START Data extract

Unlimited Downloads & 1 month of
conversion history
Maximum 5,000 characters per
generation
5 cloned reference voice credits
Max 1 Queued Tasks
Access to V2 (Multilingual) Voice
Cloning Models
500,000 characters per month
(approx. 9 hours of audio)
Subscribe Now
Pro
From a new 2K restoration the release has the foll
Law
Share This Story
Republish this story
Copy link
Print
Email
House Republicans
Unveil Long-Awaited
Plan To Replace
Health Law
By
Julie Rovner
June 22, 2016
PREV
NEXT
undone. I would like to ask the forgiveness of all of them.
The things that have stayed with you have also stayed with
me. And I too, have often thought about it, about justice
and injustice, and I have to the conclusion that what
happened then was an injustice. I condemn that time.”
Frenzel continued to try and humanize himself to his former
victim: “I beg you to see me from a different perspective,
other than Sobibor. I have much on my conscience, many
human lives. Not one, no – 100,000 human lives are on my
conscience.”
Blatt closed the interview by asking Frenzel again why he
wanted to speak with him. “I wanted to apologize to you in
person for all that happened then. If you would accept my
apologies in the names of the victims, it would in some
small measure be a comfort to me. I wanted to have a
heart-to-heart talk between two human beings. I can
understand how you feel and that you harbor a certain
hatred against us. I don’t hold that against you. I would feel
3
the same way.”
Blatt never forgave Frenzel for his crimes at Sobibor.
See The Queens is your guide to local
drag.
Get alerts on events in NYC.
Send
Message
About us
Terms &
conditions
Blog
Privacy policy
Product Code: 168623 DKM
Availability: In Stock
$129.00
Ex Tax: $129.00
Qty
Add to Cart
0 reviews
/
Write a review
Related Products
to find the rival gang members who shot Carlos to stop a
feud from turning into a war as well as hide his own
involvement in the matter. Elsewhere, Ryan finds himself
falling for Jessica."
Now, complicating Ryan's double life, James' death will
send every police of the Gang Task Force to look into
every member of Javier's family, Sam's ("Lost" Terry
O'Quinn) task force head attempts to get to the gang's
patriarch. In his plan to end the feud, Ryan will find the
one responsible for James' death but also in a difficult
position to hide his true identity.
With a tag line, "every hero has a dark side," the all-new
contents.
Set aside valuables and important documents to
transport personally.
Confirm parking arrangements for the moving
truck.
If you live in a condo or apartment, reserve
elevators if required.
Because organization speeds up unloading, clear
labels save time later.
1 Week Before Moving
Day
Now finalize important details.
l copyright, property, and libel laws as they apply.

END Data extract

Required work
Which lines of the entries contain "every"? Count them and write only the number.

Answer to this exercise
3